TAREFA PROPOSTA - Transcreva literalmente o trecho do texto sobre condições suficientes e necessárias, desde "Para entender como" até "então \(A \rightarrow C\).", incluindo este último.

TEXTO PARA LEITURA -
A dicotomia entre condições suficientes e necessárias é muito utilizada na Filosofia. Suas raízes, porém, encontram-se na Lógica.


\(A \rightarrow B\)

Na lógica clássica, a implicação (usualmente representada pela seta \(\rightarrow\)) é uma relação binária entre proposições. Essa relação possui algumas leituras muito úteis, dentre as quais se destacam:

Se \(A \rightarrow B\), então

(1) \(A\) é suficiente para \(B\); e (2) \(B\) é necessário para \(A\).

Essas leituras podem ser compreendidas como formas alternativas de expressar dois famosos argumentos válidos: modus ponens

\[A \rightarrow B, A \Vdash B\]
Mostrar tabela-verdade
A B A -> B
1 1 1
1 0 0
0 1 1
0 0 1

e modus tollens

\[A \rightarrow B, \neg B \Vdash \neg A\]
Mostrar tabela-verdade
A ~A B ~B A -> B
1 0 1 0 1
1 0 0 1 0
0 1 1 0 1
0 1 0 1 1

Para entender como a interpretação funciona, considere o seguinte conjunto unitário:

\[\{ A \rightarrow B \}\]

O que acontece quando adicionamos \(A\) ao conjunto? Por modus ponens, obtemos \(B\). Poderíamos adicionar \(C, D, E, F, \ldots\) ao conjunto? Sim, poderíamos, mas é suficiente adicionar \(A\) para obter \(B\) (embora não seja necessário: poderíamos também adicionar \(B\) para obter \(B\)).

Agora, o que acontece quando adicionamos \(\neg B\) ao conjunto? Por modus tollens, obtemos \(\neg A\). Ou seja, na hipótese de que \(B\) é falso, concluímos que \(A\) deve ser falso. Em outras palavras, para \(A\) ser verdadeiro, é necessário que \(B\) seja verdadeiro (mas não é suficiente [por quê?]).


Transitividade

Uma das propriedades da implicação na lógica clássica é a transitividade:

Se \(A \rightarrow B\) e \(B \rightarrow C\), então \(A \rightarrow C\).

DADOS FORNECIDOS -
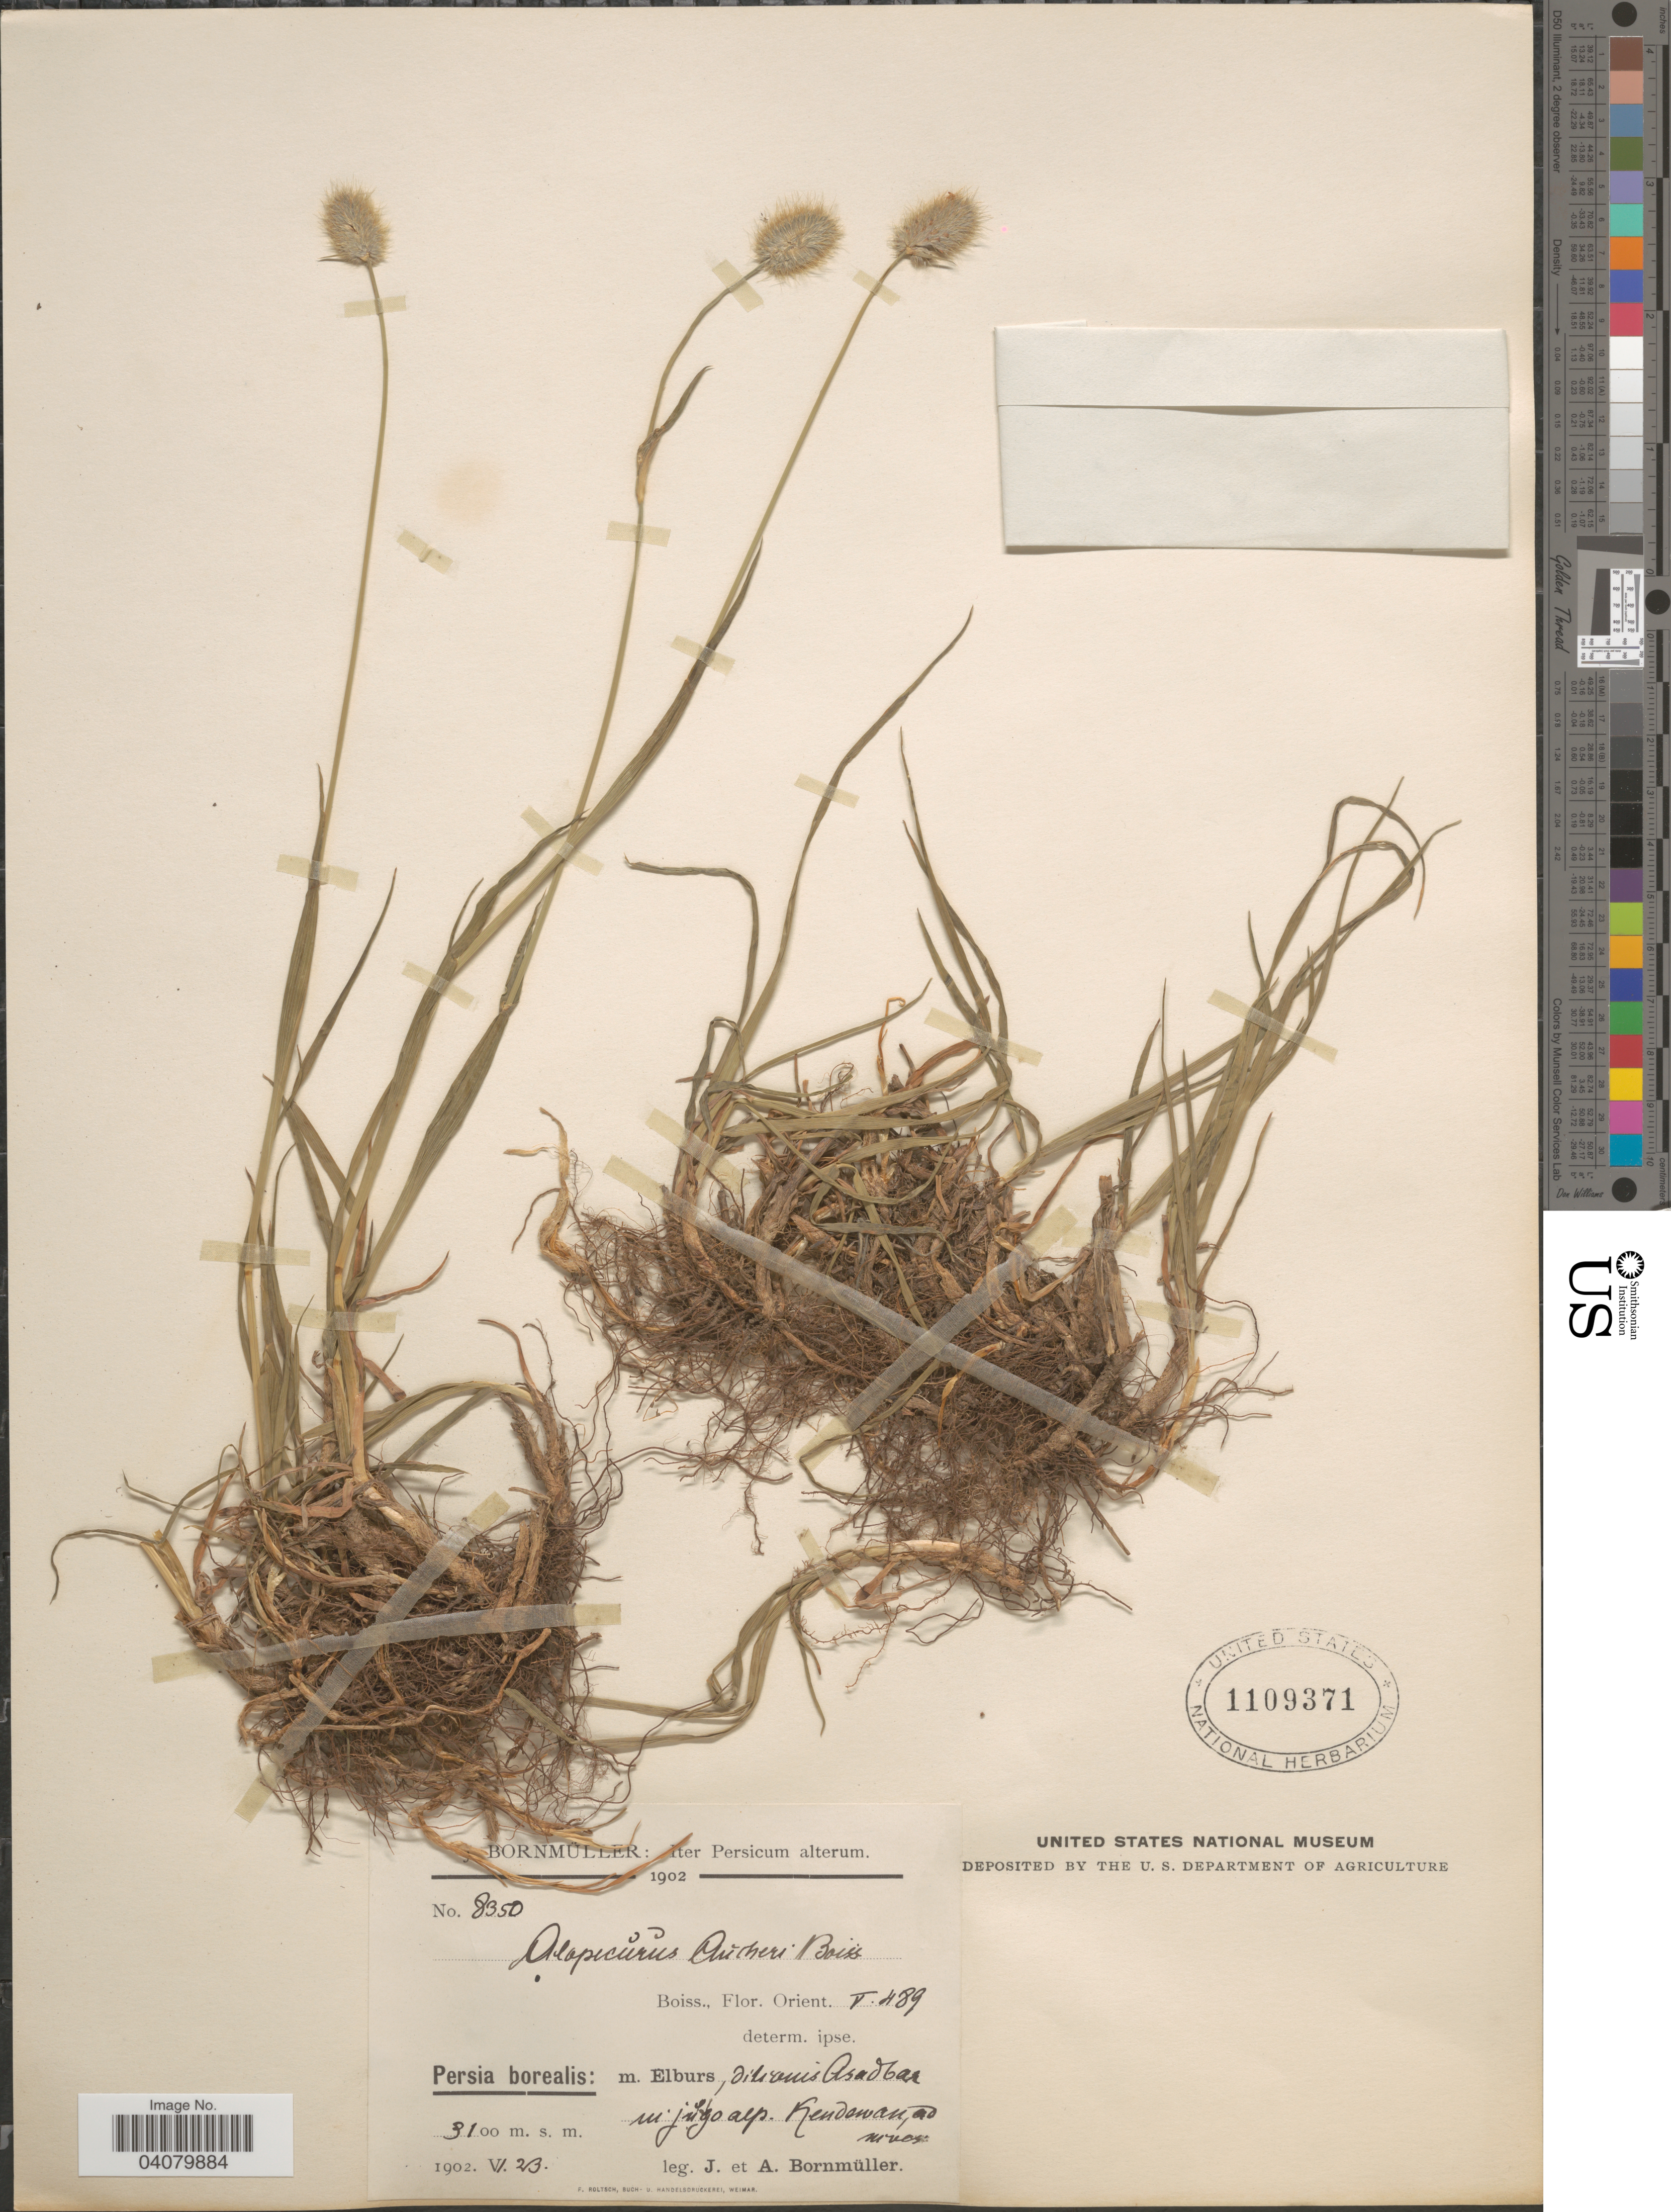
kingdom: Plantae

RESULTADO ABAIXO -
Para entender como a interpretação funciona, considere o seguinte conjunto unitário:

\[\{ A \rightarrow B \}\]

O que acontece quando adicionamos \(A\) ao conjunto? Por modus ponens, obtemos \(B\). Poderíamos adicionar \(C, D, E, F, \ldots\) ao conjunto? Sim, poderíamos, mas é suficiente adicionar \(A\) para obter \(B\) (embora não seja necessário: poderíamos também adicionar \(B\) para obter \(B\)).

Agora, o que acontece quando adicionamos \(\neg B\) ao conjunto? Por modus tollens, obtemos \(\neg A\). Ou seja, na hipótese de que \(B\) é falso, concluímos que \(A\) deve ser falso. Em outras palavras, para \(A\) ser verdadeiro, é necessário que \(B\) seja verdadeiro (mas não é suficiente [por quê?]).


Transitividade

Uma das propriedades da implicação na lógica clássica é a transitividade:

Se \(A \rightarrow B\) e \(B \rightarrow C\), então \(A \rightarrow C\).